October 20, 2022
Mayor Eric Adams: Hello, I’m the mayor of New York, Eric Adams. Thanks to C40, the Mayor of London, Sadiq Khan, and the Mayor of Buenos Aires, Horacio Rodríguez Larreta, for inviting me to speak today. And thank you to my fellow mayors around the world who are doing so much to reduce emissions and build resilience, not just in the future, but now. 55% of the world’s population already lives in urban areas. A proportion that is expected to rise to 68% by 2050. And the decisions our municipal governments make open the green door to a world of abundance and equality. This is the world I want to talk to you about today. It’s a world where clean energy costs less and helps our children breathe easier. A world with more transit options and safer streets. A world where people eat healthier, feel better and live longer. This is the world we are building here in New York.
Let’s start with the facts and the food. Thanks to our public transit system and density, New Yorkers already emit less carbon emissions per person than virtually any other city in America. But when we dug into the data, we found that food is one of the biggest sources of emissions from our households and our way of life in the city, and it’s easy to control and change. . I know this because I have made these changes in my own life. One morning in 2016, I woke up and couldn’t see the numbers on my alarm clock.
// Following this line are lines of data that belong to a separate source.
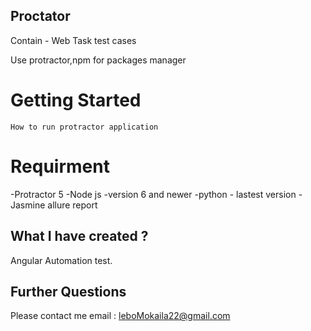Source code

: ## Proctator
Contain - Web Task test cases

Use protractor,npm for packages manager

# Getting Started

``How to run protractor application``

# Requirment
-Protractor 5
-Node js -version 6 and newer
-python - lastest version
-Jasmine allure report


## What I have created ?
Angular Automation test.

## Further Questions
Please contact me email : leboMokaila22@gmail.com
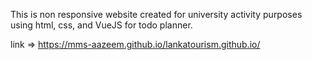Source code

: This is non responsive website created for university activity purposes using html, css, and VueJS for todo planner.

link => https://mms-aazeem.github.io/lankatourism.github.io/
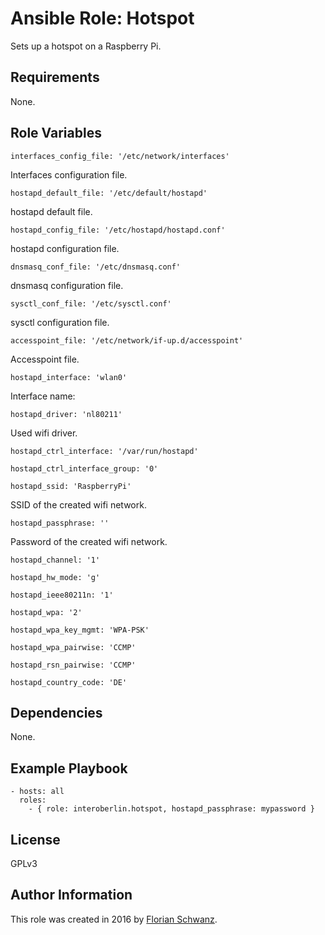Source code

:# Ansible Role: Hotspot

Sets up a hotspot on a Raspberry Pi.

## Requirements

None.

## Role Variables

    interfaces_config_file: '/etc/network/interfaces'

Interfaces configuration file.

    hostapd_default_file: '/etc/default/hostapd'

hostapd default file.

    hostapd_config_file: '/etc/hostapd/hostapd.conf'

hostapd configuration file.

    dnsmasq_conf_file: '/etc/dnsmasq.conf'

dnsmasq configuration file.

    sysctl_conf_file: '/etc/sysctl.conf'

sysctl configuration file.

    accesspoint_file: '/etc/network/if-up.d/accesspoint'

Accesspoint file.

    hostapd_interface: 'wlan0'

Interface name:

    hostapd_driver: 'nl80211'

Used wifi driver.

    hostapd_ctrl_interface: '/var/run/hostapd'

    hostapd_ctrl_interface_group: '0'

    hostapd_ssid: 'RaspberryPi'

SSID of the created wifi network.

    hostapd_passphrase: ''

Password of the created wifi network.

    hostapd_channel: '1'

    hostapd_hw_mode: 'g'

    hostapd_ieee80211n: '1'

    hostapd_wpa: '2'

    hostapd_wpa_key_mgmt: 'WPA-PSK'

    hostapd_wpa_pairwise: 'CCMP'

    hostapd_rsn_pairwise: 'CCMP'

    hostapd_country_code: 'DE'

## Dependencies

None.

## Example Playbook

    - hosts: all
      roles:
        - { role: interoberlin.hotspot, hostapd_passphrase: mypassword }

## License

GPLv3

## Author Information

This role was created in 2016 by [Florian Schwanz](https://interoberlin.de/).

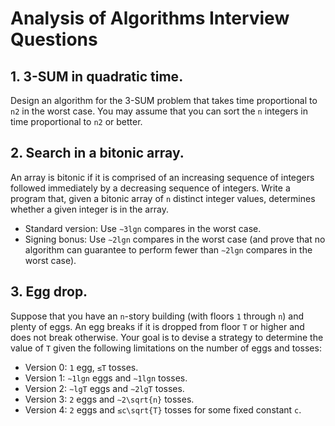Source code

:# Analysis of Algorithms Interview Questions

## 1. 3-SUM in quadratic time. 
Design an algorithm for the 3-SUM problem that takes time proportional to `n2` in the worst case. You may assume that you can sort the `n` integers in time proportional to `n2` or better.

## 2. Search in a bitonic array.
An array is bitonic if it is comprised of an increasing sequence of integers followed immediately by a decreasing sequence of integers. Write a program that, given a bitonic array of `n` distinct integer values, determines whether a given integer is in the array.

* Standard version: Use `∼3lgn` compares in the worst case.
* Signing bonus: Use `∼2lgn` compares in the worst case (and prove that no algorithm can guarantee to perform fewer than `∼2lgn` compares in the worst case).

## 3. Egg drop.
Suppose that you have an `n`-story building (with floors `1` through `n`) and plenty of eggs. An egg breaks if it is dropped from floor `T` or higher and does not break otherwise. Your goal is to devise a strategy to determine the value of `T` given the following limitations on the number of eggs and tosses:

* Version 0: `1` egg, `≤T` tosses.
* Version 1: `∼1lgn` eggs and `∼1lgn` tosses.
* Version 2: `∼lgT` eggs and `∼2lgT` tosses.
* Version 3: `2` eggs and `∼2\sqrt{n}` tosses.
* Version 4: `2` eggs and `≤c\sqrt{T}` tosses for some fixed constant `c`.
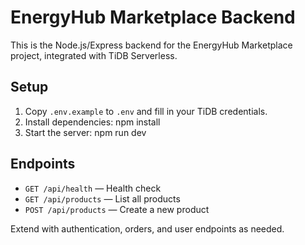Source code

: # EnergyHub Marketplace Backend

This is the Node.js/Express backend for the EnergyHub Marketplace project, integrated with TiDB Serverless.

## Setup

1. Copy `.env.example` to `.env` and fill in your TiDB credentials.
2. Install dependencies:
   npm install
3. Start the server:
   npm run dev

## Endpoints
- `GET /api/health` — Health check
- `GET /api/products` — List all products
- `POST /api/products` — Create a new product

Extend with authentication, orders, and user endpoints as needed.
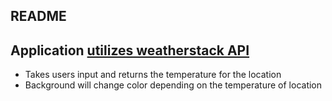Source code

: ## README

## Application [utilizes weatherstack API]([https://www.google.com](https://weatherstack.com))

- Takes users input and returns the temperature for the location
- Background will change color depending on the temperature of location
I went to the doctor who diagnosed me with type 2 diabetes. He told me that my driver’s license might be revoked due to vision loss and that I might have permanent nerve damage to my fingers and at the toes. I’m not the only person to have had this conversation with their doctor. More than 37 million Americans have diabetes. More than one in ten of us, 37 million.
When a number is this high, you can’t blame it on the individual. Such a high number means there is a problem with the system. And when I looked at our food system, I saw that it was not only unhealthy, it was unsustainable. Americans suffer from skyrocketing levels of obesity and chronic disease, and nearly one in five children are already overweight, putting them at risk of lifelong health problems. The American way of eating today is all about profit, not progress. About empty calories, fast food, not about health. We can’t live like this. The human body was built to run on plants, not processed foods, and the planet was built that way too. Nearly half of the fresh water used in the United States is used to raise food animals. One calorie from animal protein requires 11 times more fossil energy to produce than one calorie from vegetable protein.
13 percent of the world’s landmass is dedicated to raising meat animals. Reducing meat and dairy consumption in favor of fresh produce and grains is not just about improving your own life and health. It’s about transforming an entire system that exploits our natural resources, increases our carbon emissions and encourages unhealthy diets. And it starts with what’s on our plate. When I switched to a plant-based diet, I saw an immediate difference in my health. In three months, I lost weight, lowered my cholesterol, restored my vision and reversed my diabetes. But when these changes are rolled out across the city, they not only create better health, but reduce our emissions and improve our lives. As mayor of the largest city in the United States, my job is to pave the way for these kinds of big systemic transformations. Our city acts to make food that is good for our fellow citizens and good for the planet accessible to all.
We’ve already introduced Meatless Mondays and Plant-Fed Fridays at schools and made plant-based meals the default at New York City Health + Hospital facilities. Facilitating the right choice has been a great success. The majority, 60% of our hospitalized patients already choose plant-based meals. And these changes didn’t just improve health outcomes. They have reduced the carbon emissions of the food we buy as a city by 37%. We make choices like this all over the city. From serving plant-based menus at official mayoral events to supporting an emerging urban agriculture industry that includes locally grown produce, grains and beans. And we’re not just growing tomatoes, we’re growing the economy. Urban agriculture creates jobs and builds resilience at the same time. We are increasing access to healthy food and reducing emissions from transporting our food. From rooftops to classrooms, I have supported funding for education, training and enterprise in urban agriculture.
We created the city’s first-ever urban agriculture office and are working with our private sector partners to reduce waste, reduce emissions and increase sustainability. And we do all of this even as we promote new ways to build, live and generate energy. New ways to protect our city from rising seas and the strongest storms. New York City has never been afraid to try something new, and that’s more important than ever. Fighting climate change is not trying to keep everything the same, and it is not giving up our way of life. It’s about transforming it. It’s about making everything better and creating momentum for a new, innovative way of living and eating. Change is in the air and on the menu. Today is just the appetizer.